For the year ended August 25, 2018 and August 26, 2017, the Company recognized excess tax benefits from stock option exercises of $31.3 million and $31.2 million, respectively.

The SEC staff issued Staff Accounting Bulletin No. 118 (“SAB 118”) to address the application of GAAP in situations where a registrant does not have the necessary information available, prepared, or analyzed (including computations) in reasonable detail to complete the accounting for certain income tax effects of Tax Reform. To the extent that a company’s accounting for certain income tax effects of Tax Reform is incomplete but it is able to determine a reasonable estimate, it must record a provisional estimate in the financial statements. If a company cannot determine a provisional estimate to be included in the financial statements, it should continue to apply ASC 740 on the basis of the provisions of the tax laws that were in effect immediately before the enactment of Tax Reform. The ultimate impact may differ from provisional amounts recorded, possibly materially, due to, among other things, additional analysis, changes in interpretations and assumptions the Company has made, and additional regulatory guidance that may be issued. The accounting must be completed within one year from the enactment date of Tax Reform.

******

__STUDY QUESTIONS__:
**a)** Could you restate the tax disclosure text from "For the year" to "and $31.2 million, respectively." with "stock option exercises" renamed "share option exercises"?
**b)** What comes next in the tax disclosure text? Write the continuation that follows its final sentence.

(Lens distortion parameter data)
******

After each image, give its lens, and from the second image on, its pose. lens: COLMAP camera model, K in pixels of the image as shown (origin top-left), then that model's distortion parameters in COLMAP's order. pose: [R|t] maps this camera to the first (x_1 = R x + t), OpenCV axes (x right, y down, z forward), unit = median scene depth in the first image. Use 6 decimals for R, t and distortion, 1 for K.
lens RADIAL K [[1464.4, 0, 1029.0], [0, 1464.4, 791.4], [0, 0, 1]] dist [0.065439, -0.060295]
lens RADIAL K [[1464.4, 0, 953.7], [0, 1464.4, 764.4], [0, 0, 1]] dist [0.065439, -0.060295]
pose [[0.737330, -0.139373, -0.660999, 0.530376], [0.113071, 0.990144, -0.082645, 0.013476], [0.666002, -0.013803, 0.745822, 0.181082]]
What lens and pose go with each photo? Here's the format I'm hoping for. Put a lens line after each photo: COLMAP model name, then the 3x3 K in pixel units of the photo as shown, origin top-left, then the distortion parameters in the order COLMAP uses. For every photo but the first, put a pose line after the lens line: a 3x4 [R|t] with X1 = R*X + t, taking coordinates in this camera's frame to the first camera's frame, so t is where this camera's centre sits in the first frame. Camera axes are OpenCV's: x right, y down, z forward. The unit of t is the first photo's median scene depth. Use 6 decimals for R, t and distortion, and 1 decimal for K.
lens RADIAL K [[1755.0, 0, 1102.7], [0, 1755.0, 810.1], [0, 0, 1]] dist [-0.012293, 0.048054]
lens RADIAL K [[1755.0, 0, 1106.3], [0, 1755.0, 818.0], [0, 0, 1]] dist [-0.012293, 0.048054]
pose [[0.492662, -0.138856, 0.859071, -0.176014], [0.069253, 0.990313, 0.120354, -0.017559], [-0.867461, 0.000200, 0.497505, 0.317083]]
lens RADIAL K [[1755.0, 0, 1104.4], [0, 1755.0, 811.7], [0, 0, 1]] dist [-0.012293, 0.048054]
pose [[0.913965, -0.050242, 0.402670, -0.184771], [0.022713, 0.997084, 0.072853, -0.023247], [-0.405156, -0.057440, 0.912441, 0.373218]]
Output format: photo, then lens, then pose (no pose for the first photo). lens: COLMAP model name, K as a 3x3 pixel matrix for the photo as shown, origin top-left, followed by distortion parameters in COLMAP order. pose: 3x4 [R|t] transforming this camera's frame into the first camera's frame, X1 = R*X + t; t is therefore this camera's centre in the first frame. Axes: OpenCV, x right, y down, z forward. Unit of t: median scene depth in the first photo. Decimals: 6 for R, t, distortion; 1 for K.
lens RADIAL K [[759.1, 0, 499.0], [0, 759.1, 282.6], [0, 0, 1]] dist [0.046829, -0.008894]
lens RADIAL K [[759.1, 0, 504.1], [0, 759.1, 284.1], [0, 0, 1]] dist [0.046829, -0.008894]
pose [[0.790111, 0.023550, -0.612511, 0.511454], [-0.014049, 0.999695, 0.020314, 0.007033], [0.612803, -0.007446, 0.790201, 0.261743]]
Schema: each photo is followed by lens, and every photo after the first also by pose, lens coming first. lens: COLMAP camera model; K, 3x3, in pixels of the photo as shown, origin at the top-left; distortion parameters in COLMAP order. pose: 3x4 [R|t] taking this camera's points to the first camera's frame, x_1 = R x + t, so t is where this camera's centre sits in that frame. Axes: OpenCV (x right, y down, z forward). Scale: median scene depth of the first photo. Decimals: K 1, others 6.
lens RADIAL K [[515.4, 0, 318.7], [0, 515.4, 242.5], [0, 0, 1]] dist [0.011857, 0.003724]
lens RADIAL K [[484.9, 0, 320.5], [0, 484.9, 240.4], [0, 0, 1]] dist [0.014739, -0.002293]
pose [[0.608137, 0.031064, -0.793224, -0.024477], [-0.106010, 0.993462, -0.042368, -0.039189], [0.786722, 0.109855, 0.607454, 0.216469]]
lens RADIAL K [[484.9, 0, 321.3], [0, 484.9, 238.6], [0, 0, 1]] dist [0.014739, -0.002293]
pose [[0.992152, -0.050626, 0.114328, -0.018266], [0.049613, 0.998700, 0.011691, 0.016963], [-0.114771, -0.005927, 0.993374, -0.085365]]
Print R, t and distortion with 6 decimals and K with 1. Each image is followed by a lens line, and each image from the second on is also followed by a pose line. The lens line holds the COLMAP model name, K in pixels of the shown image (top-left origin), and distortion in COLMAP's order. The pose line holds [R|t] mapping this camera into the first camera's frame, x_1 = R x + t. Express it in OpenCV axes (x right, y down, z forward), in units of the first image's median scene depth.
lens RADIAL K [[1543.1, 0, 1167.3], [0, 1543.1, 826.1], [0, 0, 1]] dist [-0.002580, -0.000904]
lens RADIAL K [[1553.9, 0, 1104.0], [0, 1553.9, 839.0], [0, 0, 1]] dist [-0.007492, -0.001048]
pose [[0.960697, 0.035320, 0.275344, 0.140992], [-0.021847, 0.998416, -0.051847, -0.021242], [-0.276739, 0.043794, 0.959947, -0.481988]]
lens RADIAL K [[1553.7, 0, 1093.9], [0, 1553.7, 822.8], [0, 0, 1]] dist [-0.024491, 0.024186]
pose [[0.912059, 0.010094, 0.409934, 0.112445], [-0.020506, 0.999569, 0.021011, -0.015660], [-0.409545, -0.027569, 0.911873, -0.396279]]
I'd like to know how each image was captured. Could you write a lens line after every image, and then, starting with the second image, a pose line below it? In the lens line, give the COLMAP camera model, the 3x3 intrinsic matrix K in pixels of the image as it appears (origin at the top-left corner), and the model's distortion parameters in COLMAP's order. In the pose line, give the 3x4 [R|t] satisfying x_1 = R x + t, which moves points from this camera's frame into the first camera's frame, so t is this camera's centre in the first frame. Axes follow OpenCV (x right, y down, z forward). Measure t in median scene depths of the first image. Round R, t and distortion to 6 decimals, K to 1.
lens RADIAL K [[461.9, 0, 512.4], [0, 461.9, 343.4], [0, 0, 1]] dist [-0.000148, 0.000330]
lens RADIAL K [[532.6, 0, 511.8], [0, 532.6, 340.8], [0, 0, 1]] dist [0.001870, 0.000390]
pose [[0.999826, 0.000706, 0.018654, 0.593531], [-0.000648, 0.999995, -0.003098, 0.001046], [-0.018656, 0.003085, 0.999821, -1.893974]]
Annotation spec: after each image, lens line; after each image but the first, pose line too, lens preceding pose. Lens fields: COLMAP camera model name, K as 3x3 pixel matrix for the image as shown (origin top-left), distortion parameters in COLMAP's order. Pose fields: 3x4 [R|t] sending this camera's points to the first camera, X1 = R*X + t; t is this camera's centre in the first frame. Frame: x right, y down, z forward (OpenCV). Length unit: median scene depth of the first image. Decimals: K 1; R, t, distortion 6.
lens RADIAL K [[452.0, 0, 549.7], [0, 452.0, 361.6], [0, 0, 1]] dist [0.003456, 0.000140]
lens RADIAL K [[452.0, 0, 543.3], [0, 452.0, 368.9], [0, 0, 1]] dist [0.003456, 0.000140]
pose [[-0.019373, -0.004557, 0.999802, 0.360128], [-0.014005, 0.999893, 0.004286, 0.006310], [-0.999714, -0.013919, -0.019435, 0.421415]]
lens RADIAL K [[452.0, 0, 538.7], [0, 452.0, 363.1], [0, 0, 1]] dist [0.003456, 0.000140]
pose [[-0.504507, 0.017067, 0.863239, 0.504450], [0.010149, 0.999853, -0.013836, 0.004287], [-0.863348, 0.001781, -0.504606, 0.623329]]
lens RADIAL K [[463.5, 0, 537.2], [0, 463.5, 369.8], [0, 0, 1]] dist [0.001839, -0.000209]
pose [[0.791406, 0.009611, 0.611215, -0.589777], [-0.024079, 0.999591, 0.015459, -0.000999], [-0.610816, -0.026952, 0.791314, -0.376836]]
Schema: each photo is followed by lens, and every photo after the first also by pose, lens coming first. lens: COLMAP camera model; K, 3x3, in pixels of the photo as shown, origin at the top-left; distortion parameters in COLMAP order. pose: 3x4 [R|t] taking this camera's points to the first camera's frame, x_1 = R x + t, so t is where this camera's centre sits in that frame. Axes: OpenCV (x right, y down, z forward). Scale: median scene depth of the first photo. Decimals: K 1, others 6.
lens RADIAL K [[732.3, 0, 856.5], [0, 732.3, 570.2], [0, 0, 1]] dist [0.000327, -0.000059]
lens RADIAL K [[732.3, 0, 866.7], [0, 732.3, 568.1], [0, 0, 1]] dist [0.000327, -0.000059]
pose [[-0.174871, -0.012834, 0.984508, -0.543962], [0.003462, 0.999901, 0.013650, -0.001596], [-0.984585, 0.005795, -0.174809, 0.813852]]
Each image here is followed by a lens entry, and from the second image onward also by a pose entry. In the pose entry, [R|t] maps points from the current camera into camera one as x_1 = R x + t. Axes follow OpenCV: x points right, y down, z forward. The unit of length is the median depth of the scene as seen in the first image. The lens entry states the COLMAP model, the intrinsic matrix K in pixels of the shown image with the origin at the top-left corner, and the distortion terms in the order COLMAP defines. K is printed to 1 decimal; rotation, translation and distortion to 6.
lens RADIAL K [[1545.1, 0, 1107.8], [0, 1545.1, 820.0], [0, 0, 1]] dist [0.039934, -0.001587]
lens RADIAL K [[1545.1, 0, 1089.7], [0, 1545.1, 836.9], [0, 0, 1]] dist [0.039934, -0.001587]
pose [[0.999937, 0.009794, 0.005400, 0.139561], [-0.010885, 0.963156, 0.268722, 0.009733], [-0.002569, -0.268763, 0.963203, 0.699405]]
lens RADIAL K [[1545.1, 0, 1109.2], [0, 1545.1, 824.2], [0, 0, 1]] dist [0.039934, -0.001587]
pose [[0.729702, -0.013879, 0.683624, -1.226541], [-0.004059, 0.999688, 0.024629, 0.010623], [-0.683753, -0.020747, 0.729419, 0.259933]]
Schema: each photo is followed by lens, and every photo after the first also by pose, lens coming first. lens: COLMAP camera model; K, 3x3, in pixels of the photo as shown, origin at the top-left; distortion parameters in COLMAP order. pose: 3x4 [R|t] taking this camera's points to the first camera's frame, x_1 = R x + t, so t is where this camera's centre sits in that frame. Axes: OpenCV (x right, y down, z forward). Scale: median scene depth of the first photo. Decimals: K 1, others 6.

******

__ANSWERS BY ITEM__:
**a)**
For the year ended August 25, 2018 and August 26, 2017, the Company recognized excess tax benefits from share option exercises of $31.3 million and $31.2 million, respectively.

**b)**
As a result of the statutory rate changes of Tax Reform, the Company must remeasure its deferred tax assets and liabilities using the federal tax rate that will apply when the related temporary differences are expected to reverse. During the year ended August 25, 2018, the Company recorded a provisional tax benefit of $157.3 million related to the remeasurement of deferred taxes as a result of Tax Reform. The Company is continuing to analyze certain aspects of Tax Reform and is refining its calculations which could potentially affect the measurement of these balances or potentially give rise to new deferred tax amounts.

As part of the transition to the new territorial tax system, Tax Reform imposes a one-time transition tax on deemed repatriation of historical earnings of foreign subsidiaries. For the year ended August 25, 2018, the Company recorded a provisional tax expense of $25.8 million related to the transition tax. Our analysis of the transition tax is not completed as of the year ended August 25, 2018, as the Company continues to finalize the calculation of foreign earnings and profits and the amounts held in cash or other specified assets. The provisional amount may also change as new guidance and clarifications are issued by the US federal and state jurisdictions. The Company will complete the accounting for these items during the measurement period. The Company intends to file an election to pay the transition tax liability over the following eight years as prescribed under the enacted law.

The other provisions of Tax Reform are either immaterial or not applicable for the year ended August 25, 2018. The provisions applicable for the year ended August 25, 2018, including the deductibility of certain expenditures, are provisional amounts that may also change as new guidance and clarifications are issued.

Significant components of the Company’s deferred tax assets and liabilities were as follows:

 

(in thousands)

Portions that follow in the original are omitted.